Quote the data below word for word, starting at its first line and ending with the line that contains "genus: Aridaeus".

# START OF Records to process

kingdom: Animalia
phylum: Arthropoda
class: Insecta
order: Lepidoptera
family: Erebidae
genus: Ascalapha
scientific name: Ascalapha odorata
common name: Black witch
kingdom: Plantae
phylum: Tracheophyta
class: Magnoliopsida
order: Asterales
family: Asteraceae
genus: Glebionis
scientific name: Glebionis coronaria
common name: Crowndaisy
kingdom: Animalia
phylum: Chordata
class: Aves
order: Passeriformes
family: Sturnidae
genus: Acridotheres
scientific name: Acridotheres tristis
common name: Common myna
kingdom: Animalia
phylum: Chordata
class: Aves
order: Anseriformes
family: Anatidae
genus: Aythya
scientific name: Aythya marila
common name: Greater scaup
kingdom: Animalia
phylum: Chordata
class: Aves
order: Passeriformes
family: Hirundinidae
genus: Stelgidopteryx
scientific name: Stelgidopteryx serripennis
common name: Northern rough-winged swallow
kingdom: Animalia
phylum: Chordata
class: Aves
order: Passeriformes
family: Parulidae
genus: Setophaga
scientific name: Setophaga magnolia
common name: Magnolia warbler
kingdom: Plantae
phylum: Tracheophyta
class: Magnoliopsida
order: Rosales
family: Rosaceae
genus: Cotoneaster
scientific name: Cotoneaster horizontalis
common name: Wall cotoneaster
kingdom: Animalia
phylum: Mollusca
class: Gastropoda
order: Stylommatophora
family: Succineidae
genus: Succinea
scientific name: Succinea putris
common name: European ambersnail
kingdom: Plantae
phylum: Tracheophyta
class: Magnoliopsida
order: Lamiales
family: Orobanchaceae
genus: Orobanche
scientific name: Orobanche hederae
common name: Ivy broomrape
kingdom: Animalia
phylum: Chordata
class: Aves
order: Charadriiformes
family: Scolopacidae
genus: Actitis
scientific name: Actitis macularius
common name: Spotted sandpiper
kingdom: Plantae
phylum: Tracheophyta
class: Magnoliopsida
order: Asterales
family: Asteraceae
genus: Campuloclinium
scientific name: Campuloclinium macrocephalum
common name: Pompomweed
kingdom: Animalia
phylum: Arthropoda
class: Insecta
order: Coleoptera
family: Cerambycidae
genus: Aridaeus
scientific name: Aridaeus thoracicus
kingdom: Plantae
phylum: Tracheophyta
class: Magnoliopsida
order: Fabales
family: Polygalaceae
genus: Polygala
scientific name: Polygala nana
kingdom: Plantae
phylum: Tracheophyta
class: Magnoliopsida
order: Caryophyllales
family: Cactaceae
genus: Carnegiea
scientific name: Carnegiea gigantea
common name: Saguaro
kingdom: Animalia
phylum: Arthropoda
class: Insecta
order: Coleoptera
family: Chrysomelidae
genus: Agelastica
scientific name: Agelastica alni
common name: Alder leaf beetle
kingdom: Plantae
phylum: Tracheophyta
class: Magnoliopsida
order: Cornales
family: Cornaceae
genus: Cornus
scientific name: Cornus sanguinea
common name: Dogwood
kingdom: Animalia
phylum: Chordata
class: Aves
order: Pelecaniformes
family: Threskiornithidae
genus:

# END OF Records to process

Correct response ::
kingdom: Animalia
phylum: Arthropoda
class: Insecta
order: Lepidoptera
family: Erebidae
genus: Ascalapha
scientific name: Ascalapha odorata
common name: Black witch
kingdom: Plantae
phylum: Tracheophyta
class: Magnoliopsida
order: Asterales
family: Asteraceae
genus: Glebionis
scientific name: Glebionis coronaria
common name: Crowndaisy
kingdom: Animalia
phylum: Chordata
class: Aves
order: Passeriformes
family: Sturnidae
genus: Acridotheres
scientific name: Acridotheres tristis
common name: Common myna
kingdom: Animalia
phylum: Chordata
class: Aves
order: Anseriformes
family: Anatidae
genus: Aythya
scientific name: Aythya marila
common name: Greater scaup
kingdom: Animalia
phylum: Chordata
class: Aves
order: Passeriformes
family: Hirundinidae
genus: Stelgidopteryx
scientific name: Stelgidopteryx serripennis
common name: Northern rough-winged swallow
kingdom: Animalia
phylum: Chordata
class: Aves
order: Passeriformes
family: Parulidae
genus: Setophaga
scientific name: Setophaga magnolia
common name: Magnolia warbler
kingdom: Plantae
phylum: Tracheophyta
class: Magnoliopsida
order: Rosales
family: Rosaceae
genus: Cotoneaster
scientific name: Cotoneaster horizontalis
common name: Wall cotoneaster
kingdom: Animalia
phylum: Mollusca
class: Gastropoda
order: Stylommatophora
family: Succineidae
genus: Succinea
scientific name: Succinea putris
common name: European ambersnail
kingdom: Plantae
phylum: Tracheophyta
class: Magnoliopsida
order: Lamiales
family: Orobanchaceae
genus: Orobanche
scientific name: Orobanche hederae
common name: Ivy broomrape
kingdom: Animalia
phylum: Chordata
class: Aves
order: Charadriiformes
family: Scolopacidae
genus: Actitis
scientific name: Actitis macularius
common name: Spotted sandpiper
kingdom: Plantae
phylum: Tracheophyta
class: Magnoliopsida
order: Asterales
family: Asteraceae
genus: Campuloclinium
scientific name: Campuloclinium macrocephalum
common name: Pompomweed
kingdom: Animalia
phylum: Arthropoda
class: Insecta
order: Coleoptera
family: Cerambycidae
genus: Aridaeus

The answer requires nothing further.